▸ **What is needed**
Repeat the lines of the listing below exactly, from the line holding "name author: Speg." through the line holding "collection date: 1895-08-12", both included.

[Begin Entries]

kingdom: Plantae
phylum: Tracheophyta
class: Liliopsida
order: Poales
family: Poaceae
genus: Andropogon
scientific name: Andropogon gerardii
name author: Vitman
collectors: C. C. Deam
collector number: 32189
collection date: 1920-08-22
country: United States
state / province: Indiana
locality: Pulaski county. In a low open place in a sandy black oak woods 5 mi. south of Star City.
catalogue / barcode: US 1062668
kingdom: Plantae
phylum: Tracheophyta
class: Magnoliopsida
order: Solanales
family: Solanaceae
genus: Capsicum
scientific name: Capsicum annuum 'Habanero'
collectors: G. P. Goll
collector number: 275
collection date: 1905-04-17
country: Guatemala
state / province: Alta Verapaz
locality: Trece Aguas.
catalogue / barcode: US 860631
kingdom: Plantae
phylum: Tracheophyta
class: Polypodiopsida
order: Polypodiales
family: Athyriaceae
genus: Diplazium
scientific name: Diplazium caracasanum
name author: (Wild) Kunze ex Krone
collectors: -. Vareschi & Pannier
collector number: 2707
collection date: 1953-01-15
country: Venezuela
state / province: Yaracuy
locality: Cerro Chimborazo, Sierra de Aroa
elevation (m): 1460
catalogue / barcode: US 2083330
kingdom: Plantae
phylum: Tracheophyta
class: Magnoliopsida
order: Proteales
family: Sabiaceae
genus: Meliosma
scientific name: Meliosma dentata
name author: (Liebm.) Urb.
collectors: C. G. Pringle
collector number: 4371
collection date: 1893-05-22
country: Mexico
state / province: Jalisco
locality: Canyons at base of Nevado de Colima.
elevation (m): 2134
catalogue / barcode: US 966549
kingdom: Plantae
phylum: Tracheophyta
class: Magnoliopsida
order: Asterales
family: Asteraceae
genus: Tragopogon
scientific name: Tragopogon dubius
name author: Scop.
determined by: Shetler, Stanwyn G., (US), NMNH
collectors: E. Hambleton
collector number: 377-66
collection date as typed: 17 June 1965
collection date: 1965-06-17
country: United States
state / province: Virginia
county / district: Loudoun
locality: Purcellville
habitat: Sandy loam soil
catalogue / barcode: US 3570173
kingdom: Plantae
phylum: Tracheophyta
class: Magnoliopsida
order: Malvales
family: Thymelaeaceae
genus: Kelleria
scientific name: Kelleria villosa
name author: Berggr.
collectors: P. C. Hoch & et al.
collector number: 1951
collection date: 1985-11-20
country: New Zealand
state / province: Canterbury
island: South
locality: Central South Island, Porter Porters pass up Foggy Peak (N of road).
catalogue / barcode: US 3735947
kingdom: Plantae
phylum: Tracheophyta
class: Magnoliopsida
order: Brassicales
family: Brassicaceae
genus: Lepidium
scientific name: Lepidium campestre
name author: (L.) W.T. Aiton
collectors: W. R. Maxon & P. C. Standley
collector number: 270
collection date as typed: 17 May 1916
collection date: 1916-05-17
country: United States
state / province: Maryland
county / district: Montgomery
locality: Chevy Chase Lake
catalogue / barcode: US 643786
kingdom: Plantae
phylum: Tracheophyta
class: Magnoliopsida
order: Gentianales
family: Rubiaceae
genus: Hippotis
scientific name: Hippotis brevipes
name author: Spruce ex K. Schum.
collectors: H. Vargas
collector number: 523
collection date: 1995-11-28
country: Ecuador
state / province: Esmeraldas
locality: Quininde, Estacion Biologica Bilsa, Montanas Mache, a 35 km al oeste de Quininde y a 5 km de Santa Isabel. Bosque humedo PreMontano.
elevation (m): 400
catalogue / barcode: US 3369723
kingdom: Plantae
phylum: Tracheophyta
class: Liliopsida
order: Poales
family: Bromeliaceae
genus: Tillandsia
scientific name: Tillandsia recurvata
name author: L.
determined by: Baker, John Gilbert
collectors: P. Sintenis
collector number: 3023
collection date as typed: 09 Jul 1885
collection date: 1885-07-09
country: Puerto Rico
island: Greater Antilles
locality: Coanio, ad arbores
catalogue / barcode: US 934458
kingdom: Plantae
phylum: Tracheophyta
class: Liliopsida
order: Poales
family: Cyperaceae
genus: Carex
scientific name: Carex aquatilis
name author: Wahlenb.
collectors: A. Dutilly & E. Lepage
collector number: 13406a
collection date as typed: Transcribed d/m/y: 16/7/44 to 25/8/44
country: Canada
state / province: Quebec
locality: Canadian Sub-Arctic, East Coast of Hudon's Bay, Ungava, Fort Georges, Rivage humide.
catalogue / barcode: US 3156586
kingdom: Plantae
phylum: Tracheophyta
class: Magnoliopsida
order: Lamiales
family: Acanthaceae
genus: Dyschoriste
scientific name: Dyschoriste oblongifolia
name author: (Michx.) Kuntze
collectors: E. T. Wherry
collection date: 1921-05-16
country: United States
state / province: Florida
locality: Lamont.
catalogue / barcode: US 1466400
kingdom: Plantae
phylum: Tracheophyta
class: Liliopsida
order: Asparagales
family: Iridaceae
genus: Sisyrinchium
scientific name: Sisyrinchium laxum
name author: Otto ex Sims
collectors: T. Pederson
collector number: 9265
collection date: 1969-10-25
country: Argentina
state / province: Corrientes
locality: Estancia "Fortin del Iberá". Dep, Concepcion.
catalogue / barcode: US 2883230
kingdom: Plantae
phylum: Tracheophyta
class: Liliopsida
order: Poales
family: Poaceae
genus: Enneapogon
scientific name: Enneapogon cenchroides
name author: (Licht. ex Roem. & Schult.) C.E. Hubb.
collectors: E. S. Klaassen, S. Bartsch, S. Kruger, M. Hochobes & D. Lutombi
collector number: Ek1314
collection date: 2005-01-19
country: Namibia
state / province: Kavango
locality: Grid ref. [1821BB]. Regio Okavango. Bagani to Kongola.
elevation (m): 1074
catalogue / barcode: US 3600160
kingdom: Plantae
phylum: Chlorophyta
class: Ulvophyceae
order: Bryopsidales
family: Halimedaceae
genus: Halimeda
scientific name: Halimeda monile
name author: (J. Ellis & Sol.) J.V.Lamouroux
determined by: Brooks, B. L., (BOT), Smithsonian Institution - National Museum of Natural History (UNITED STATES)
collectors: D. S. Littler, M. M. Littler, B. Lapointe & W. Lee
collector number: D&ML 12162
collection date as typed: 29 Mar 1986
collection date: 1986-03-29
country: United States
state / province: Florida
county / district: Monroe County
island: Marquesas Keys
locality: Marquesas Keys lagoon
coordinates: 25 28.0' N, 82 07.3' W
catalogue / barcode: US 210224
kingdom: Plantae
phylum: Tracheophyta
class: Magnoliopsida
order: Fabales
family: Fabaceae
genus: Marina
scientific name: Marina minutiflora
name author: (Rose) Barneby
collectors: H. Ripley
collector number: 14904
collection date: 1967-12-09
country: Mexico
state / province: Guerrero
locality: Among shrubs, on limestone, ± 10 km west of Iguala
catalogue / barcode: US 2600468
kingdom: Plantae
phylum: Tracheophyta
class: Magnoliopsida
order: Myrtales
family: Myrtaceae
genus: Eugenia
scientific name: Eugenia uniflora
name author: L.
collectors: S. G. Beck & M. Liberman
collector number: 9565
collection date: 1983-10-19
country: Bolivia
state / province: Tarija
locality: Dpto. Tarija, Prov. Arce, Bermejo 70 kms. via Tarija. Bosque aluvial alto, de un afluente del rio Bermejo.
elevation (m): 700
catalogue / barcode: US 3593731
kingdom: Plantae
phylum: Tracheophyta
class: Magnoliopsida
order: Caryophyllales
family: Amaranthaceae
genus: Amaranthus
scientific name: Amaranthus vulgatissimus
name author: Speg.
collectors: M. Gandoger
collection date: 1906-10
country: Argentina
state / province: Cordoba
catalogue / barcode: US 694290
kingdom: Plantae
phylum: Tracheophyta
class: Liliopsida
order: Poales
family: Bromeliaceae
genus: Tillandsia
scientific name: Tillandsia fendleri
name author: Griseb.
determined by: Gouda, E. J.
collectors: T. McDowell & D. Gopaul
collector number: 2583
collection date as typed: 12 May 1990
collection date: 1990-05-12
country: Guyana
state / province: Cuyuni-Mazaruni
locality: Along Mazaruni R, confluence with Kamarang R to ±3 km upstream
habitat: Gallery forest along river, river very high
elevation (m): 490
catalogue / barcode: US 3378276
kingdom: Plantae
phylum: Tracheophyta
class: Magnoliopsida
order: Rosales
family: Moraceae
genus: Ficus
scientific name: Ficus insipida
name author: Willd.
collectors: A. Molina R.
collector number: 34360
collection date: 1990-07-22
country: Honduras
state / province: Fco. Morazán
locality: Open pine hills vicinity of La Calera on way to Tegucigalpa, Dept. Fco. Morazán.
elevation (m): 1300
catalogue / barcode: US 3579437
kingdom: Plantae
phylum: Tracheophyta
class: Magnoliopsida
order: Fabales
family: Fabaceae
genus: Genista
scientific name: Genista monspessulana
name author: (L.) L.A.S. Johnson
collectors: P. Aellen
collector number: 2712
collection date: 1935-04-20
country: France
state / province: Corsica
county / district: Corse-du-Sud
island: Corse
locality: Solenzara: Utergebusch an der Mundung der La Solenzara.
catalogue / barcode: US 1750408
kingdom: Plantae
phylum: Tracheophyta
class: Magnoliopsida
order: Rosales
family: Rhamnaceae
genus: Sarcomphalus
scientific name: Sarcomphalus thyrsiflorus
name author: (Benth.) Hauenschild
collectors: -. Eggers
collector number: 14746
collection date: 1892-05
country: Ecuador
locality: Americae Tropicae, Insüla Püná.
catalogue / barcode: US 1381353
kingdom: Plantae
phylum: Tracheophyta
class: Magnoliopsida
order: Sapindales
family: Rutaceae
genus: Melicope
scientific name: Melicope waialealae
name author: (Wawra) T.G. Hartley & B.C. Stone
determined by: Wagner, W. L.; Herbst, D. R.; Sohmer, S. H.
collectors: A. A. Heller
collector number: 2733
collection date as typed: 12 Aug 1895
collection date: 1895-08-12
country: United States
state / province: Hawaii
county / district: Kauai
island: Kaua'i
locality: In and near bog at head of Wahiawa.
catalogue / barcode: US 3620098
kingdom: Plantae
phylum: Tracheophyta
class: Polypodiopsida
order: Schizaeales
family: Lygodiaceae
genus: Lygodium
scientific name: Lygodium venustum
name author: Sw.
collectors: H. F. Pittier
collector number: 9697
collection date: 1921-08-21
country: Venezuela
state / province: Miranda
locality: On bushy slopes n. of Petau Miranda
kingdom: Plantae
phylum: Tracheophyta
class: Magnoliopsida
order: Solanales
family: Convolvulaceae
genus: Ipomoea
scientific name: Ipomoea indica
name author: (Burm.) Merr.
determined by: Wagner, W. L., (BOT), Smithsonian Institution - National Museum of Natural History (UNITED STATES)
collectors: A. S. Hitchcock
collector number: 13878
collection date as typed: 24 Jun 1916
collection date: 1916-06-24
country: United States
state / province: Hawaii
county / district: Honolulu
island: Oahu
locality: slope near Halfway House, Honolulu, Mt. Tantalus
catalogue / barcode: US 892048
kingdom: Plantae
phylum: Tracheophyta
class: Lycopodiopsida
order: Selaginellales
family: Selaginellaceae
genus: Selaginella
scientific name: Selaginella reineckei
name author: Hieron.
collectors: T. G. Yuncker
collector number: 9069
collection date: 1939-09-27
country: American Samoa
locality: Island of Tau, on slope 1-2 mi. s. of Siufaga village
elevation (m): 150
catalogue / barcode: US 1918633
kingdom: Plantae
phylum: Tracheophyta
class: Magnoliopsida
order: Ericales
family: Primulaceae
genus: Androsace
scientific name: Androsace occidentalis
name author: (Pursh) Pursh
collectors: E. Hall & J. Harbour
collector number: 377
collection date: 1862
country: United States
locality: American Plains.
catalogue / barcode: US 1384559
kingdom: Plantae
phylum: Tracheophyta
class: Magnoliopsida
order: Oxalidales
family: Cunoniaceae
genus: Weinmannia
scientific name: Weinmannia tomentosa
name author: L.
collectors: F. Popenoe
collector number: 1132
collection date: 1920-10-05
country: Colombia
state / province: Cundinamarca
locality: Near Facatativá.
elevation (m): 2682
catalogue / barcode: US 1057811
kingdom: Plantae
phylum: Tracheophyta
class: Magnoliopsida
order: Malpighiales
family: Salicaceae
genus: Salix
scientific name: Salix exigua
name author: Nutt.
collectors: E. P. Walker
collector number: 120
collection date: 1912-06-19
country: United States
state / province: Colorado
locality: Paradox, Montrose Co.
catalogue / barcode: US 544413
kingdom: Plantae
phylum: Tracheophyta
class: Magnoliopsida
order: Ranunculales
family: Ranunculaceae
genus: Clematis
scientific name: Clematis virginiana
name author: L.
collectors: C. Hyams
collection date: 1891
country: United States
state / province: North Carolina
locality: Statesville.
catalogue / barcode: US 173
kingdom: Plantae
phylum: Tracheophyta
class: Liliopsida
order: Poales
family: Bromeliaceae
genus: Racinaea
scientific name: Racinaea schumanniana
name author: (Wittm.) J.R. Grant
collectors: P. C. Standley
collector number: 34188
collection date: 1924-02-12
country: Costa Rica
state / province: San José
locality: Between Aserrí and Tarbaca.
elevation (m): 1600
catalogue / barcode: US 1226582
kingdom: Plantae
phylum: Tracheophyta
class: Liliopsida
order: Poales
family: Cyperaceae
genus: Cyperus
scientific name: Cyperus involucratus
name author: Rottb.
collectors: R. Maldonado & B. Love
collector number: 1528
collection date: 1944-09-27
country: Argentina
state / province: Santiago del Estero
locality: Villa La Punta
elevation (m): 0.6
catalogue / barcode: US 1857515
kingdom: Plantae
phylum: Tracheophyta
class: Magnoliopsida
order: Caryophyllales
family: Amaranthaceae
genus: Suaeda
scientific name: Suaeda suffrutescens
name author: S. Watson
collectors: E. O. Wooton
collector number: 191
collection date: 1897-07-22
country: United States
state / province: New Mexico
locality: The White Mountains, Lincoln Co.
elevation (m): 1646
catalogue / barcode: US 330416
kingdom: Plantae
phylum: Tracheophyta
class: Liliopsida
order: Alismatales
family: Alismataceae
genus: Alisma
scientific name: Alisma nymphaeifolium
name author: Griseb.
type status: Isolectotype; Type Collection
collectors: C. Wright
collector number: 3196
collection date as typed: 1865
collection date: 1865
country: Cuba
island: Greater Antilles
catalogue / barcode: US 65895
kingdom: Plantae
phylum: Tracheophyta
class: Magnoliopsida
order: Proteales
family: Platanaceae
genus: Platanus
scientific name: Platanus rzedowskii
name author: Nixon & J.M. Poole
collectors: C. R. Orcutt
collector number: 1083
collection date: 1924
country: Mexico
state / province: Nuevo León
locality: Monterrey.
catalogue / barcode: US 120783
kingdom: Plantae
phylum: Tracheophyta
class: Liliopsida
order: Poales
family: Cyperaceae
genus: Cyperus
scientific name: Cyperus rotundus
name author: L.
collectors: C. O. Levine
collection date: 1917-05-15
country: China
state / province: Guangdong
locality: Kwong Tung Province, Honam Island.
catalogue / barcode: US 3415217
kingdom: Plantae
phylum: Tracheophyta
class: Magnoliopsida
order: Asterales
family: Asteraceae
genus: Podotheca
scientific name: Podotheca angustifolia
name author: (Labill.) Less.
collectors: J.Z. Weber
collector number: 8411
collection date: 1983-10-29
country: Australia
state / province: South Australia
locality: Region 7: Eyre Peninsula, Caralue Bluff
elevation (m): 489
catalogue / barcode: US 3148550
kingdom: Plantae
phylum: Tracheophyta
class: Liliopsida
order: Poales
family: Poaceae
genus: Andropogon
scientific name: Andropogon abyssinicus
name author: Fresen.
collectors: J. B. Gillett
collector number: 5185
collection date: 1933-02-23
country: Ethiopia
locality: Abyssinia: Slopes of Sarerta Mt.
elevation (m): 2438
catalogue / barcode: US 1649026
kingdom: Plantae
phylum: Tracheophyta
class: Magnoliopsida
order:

[End Entries]

▸ **Exercise output**
name author: Speg.
collectors: M. Gandoger
collection date: 1906-10
country: Argentina
state / province: Cordoba
catalogue / barcode: US 694290
kingdom: Plantae
phylum: Tracheophyta
class: Liliopsida
order: Poales
family: Bromeliaceae
genus: Tillandsia
scientific name: Tillandsia fendleri
name author: Griseb.
determined by: Gouda, E. J.
collectors: T. McDowell & D. Gopaul
collector number: 2583
collection date as typed: 12 May 1990
collection date: 1990-05-12
country: Guyana
state / province: Cuyuni-Mazaruni
locality: Along Mazaruni R, confluence with Kamarang R to ±3 km upstream
habitat: Gallery forest along river, river very high
elevation (m): 490
catalogue / barcode: US 3378276
kingdom: Plantae
phylum: Tracheophyta
class: Magnoliopsida
order: Rosales
family: Moraceae
genus: Ficus
scientific name: Ficus insipida
name author: Willd.
collectors: A. Molina R.
collector number: 34360
collection date: 1990-07-22
country: Honduras
state / province: Fco. Morazán
locality: Open pine hills vicinity of La Calera on way to Tegucigalpa, Dept. Fco. Morazán.
elevation (m): 1300
catalogue / barcode: US 3579437
kingdom: Plantae
phylum: Tracheophyta
class: Magnoliopsida
order: Fabales
family: Fabaceae
genus: Genista
scientific name: Genista monspessulana
name author: (L.) L.A.S. Johnson
collectors: P. Aellen
collector number: 2712
collection date: 1935-04-20
country: France
state / province: Corsica
county / district: Corse-du-Sud
island: Corse
locality: Solenzara: Utergebusch an der Mundung der La Solenzara.
catalogue / barcode: US 1750408
kingdom: Plantae
phylum: Tracheophyta
class: Magnoliopsida
order: Rosales
family: Rhamnaceae
genus: Sarcomphalus
scientific name: Sarcomphalus thyrsiflorus
name author: (Benth.) Hauenschild
collectors: -. Eggers
collector number: 14746
collection date: 1892-05
country: Ecuador
locality: Americae Tropicae, Insüla Püná.
catalogue / barcode: US 1381353
kingdom: Plantae
phylum: Tracheophyta
class: Magnoliopsida
order: Sapindales
family: Rutaceae
genus: Melicope
scientific name: Melicope waialealae
name author: (Wawra) T.G. Hartley & B.C. Stone
determined by: Wagner, W. L.; Herbst, D. R.; Sohmer, S. H.
collectors: A. A. Heller
collector number: 2733
collection date as typed: 12 Aug 1895
collection date: 1895-08-12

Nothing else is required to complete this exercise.